Son conocidas públicamente, pues, las negociaciones del partido Nuevas Ideas con personajes de esa calaña para contar con sufragios provenientes de sus filas y así controlar a plenitud la Asamblea Legislativa, dentro de la cual su bancada sumisa debutó destituyendo –el 1 de mayo del 2021– al fiscal general de la república y a la Sala de lo Constitucional de la Corte Suprema de Justicia, para nombrar luego a sus mandaderos en dichos cargos. Quienes los usurparon en el tribunal que idealmente debería ser el máximo intérprete de nuestra ley fundamental, contrariaron ese trascendental rol al abrirle las puertas a la reelección presidencial inconstitucional que se consumó en la primera de las votaciones señaladas.

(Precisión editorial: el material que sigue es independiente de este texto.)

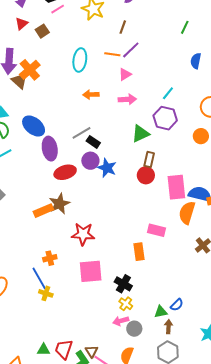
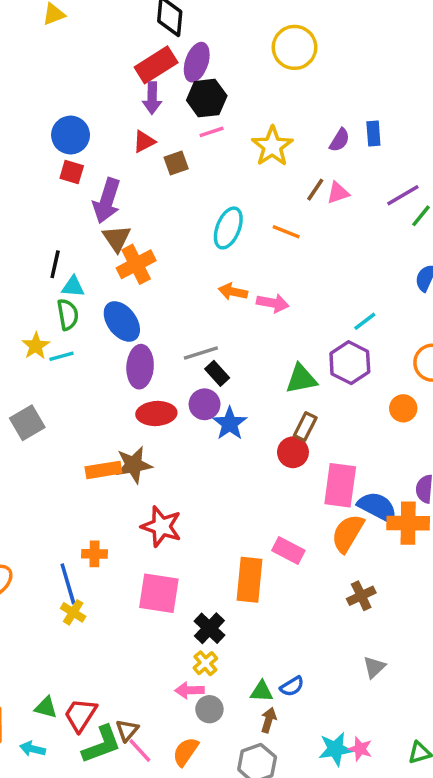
purple line: (131, 50) -> (403, 195), moved
orange cross: (30, 70) -> (136, 264), moved
pink triangle: (125, 74) -> (338, 193), moved
pink arrow: (127, 99) -> (273, 303), moved
orange rectangle: (139, 252) -> (250, 580), size x1.4

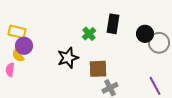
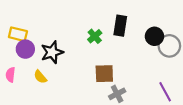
yellow semicircle: (18, 56) -> (40, 77), moved
black star: (68, 58) -> (52, 52), moved

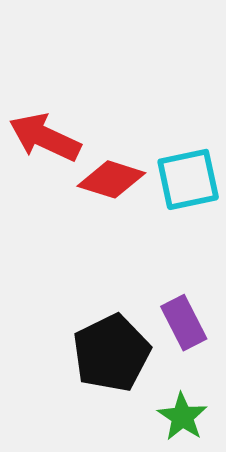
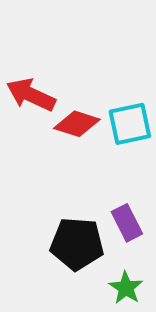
black pentagon: (111, 353) -> (77, 244), turned 30

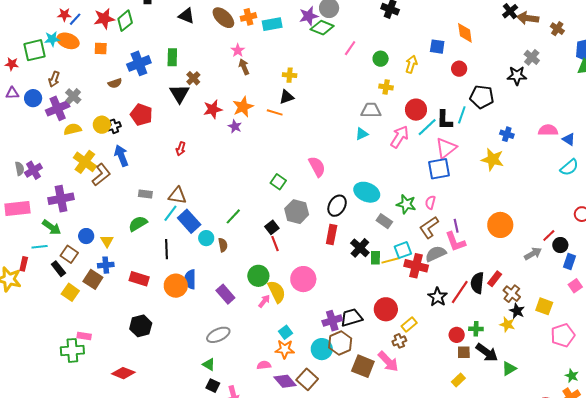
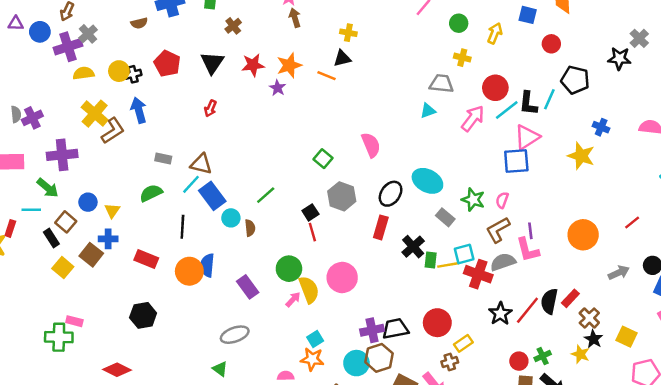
black triangle: (179, 94) -> (212, 63), moved
red line: (549, 235) -> (632, 222), moved
green cross: (476, 329) -> (543, 356), turned -32

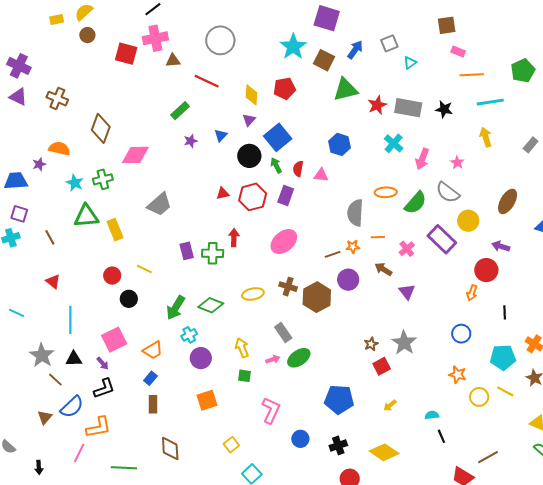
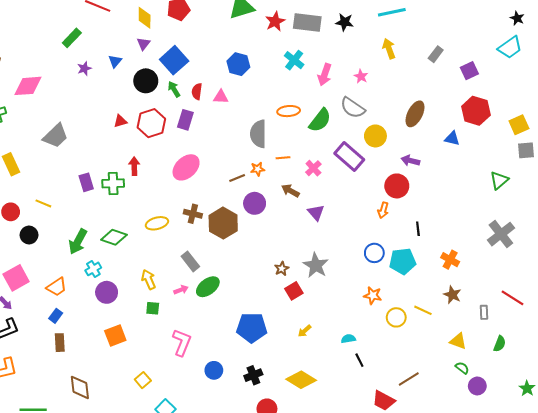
cyan pentagon: (503, 357) -> (403, 261), moved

Ya puestos a conjeturar, de haber respetado Bukele las reglas establecidas para su elección en el 2019 y luego para adueñarse del Legislativo con la “pequeña ayuda” de esa “lindura” de agrupaciones ‒con las que también negoció reducir las muertes violentas intencionales‒ quizás su paso por el Ejecutivo solo le habría alcanzado para un período: del 1 de junio del 2019 al 31 de mayo del 2024. ¿Por qué? Pues porque hablando de políticas públicas destinadas a aliviar las aflicciones más grandes y sentidas de nuestras mayorías populares, no marcó diferencia con las administraciones de Alianza Republicana Nacionalista (ARENA) que duraron dos décadas; tampoco con las del Frente Farabundo Martí para la Liberación Nacional (FMLN) durante una.

“¿Y la reducción de la mortandad?”, preguntarán seguramente; “esa no la lograron los otros”, agregarán. Pues dicho escenario ya se había montado con Francisco Flores, del 2000 al 2003, y con Mauricio Funes durante el 2012 y el 2013. El primero mediante una tregua clandestina pactada con expresiones delincuenciales de la época, que nunca fue pública, y el segundo con otra negociación también oculta que se la desbarató un medio digital; Flores desmontó la suya para ganar con la “mano dura” y la “ley antimaras”, sobre todo, las elecciones presidenciales y legislativas del 2004. Luego, con Salvador Sánchez Cerén tras el sumamente violento 2015 y hasta la llegada de Bukele a la Presidencia de la República, la tendencia fue marcadamente a la baja. Para lograrlo, al igual que su sucesor, Sánchez Cerén violó derechos humanos de personas que no pertenecían a estructuras criminales.

Después de veinte años “areneros” en el poder, mucha gente se hartó y se lanzó a los brazos “mesiánicos” de Funes. Con el mal sabor de las anteriores gestiones, más rápido y más gente también se hartó de esta y la siguiente presidencia “efemelenista”; para colmo, Sánchez Cerén no poseía el “encanto” de su predecesor. Experimentados todos esos fracasos y siendo bastante seductor para las juventudes, principalmente, Bukele engatusó más rápido a más gente; pero también más rápido, en cinco años más gente se hubiera desilusionado de no ser por su manejo propagandístico sobre “logros” inflados o del todo falsos pero ‒eso sí‒ alumbrados con luces led. Y por sus trampas.

Mientras tanto la pobreza, la extrema pobreza y otros males infames que afectan a las mayorías populares han crecido mostrando que la receta “bukeleana” no era más de lo mismo sino lo mismo..., pero recargado. Para continuar en la Guayaba ‒la Presidencia, pues‒ había que manosear y secuestrar lo que de democratización e institucionalidad incipiente existía en el país para imponerse inconstitucionalmente. Y eso ocurrió. Ciertamente, en parte estoy especulando; pero con alguna base real para ello. Es que, como bien dice el refrán “la burra no era arisca, la hicieron a palos”.